* [Goal]
Extend the forum post about planning a Harbor Freight dust collector setup, writing on from its last sentence.

* [Excerpt to read]

⟨

# Harbor Freight DC



## jg2259 (Oct 28, 2011)

Hello all, 
I am close to getting my shop completed. With your help I've made some great purchases of tools.
I just purchased the Harbor Freight 2hp Dust Collector and put it together this morning. 
However, after buying the DC, I stopped at Rockler for a few things, one of them being a hose for the DC.
Being a newbie, I asked the sales clerk for help. I explained my plan to him, which I am going to explain to you now. I want to put the DC above my garage(shop), and run a pipe down thru the ceiling, and attach a wye at the bottom of the pipe, and run 2 hoses out of the wye. The pipe will be coming down the wall on the left side of the window and 220v receptacle. (see pics)
One hose will be for the table saw and planer. I plan on building a flip-top stand to hold my planer and Rigid sander. It will also be used as an outfeed table for TS. I don't have a DC port on my Unisaw yet.

⟩

* [Data shown]
⟨

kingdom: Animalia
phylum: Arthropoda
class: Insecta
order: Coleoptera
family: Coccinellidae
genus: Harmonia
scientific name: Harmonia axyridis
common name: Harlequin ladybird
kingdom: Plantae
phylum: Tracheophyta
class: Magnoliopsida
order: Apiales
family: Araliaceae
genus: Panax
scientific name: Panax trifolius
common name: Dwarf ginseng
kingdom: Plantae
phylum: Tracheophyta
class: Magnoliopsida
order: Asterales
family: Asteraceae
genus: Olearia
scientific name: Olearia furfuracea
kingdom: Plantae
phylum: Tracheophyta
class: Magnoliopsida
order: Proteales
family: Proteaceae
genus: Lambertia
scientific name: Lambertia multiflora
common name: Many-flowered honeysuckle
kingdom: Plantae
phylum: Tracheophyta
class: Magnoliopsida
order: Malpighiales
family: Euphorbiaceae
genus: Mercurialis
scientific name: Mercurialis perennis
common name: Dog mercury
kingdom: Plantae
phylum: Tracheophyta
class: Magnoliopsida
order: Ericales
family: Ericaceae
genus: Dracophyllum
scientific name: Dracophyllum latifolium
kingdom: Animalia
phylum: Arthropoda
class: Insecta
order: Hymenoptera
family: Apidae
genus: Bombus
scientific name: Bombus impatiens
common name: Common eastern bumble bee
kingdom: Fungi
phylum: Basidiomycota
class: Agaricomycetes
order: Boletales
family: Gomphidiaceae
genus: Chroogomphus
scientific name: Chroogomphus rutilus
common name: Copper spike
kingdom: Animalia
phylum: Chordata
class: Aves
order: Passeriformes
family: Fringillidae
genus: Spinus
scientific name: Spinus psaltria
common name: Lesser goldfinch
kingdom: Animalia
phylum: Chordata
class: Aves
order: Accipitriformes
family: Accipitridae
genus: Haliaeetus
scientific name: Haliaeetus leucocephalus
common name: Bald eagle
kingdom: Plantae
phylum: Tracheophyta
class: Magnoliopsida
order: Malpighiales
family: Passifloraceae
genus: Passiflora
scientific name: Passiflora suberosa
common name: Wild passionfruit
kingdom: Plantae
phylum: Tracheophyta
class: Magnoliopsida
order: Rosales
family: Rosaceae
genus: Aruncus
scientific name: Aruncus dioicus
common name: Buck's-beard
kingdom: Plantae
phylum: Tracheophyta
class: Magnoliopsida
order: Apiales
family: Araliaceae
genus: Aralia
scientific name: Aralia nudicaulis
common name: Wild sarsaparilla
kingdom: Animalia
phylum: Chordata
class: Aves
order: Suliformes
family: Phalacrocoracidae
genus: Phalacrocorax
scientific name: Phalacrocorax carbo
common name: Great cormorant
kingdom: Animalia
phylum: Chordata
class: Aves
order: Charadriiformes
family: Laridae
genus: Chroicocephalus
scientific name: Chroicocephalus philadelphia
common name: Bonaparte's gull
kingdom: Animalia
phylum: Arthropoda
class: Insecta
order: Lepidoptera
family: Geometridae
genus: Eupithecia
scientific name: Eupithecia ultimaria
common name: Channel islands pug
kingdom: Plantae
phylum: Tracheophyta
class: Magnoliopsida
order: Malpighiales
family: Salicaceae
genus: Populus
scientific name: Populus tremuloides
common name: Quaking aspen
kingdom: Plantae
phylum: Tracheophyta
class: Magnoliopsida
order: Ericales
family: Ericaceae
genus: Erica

⟩

* [Task response]
The other half of the wye will go to the jointer and bandsaw (which I haven't bought yet), but I think I will be putting it in front of the window between the jointer and bench.
The clerk at Rocker told me it would be a bad idea to put my DC above the garage, being that it would have to pull the dust and chips up, which would cut its efficiency. He said that he owns the same DC and just wheels it to whichever machine he is using. 
Now I don't know what to do. He sold me a 21' hose, so I could do it his way, but I might take it back and get a shorter hose if I put the DC above the garage and run the pipe down the wall.
I wouldn't need 21' of hose even if I did it his way and rolled the DC to each machine.
As you will see from the pictures, I am trying to keep my machines as close together as I can, to eliminate the need for a lot of hose.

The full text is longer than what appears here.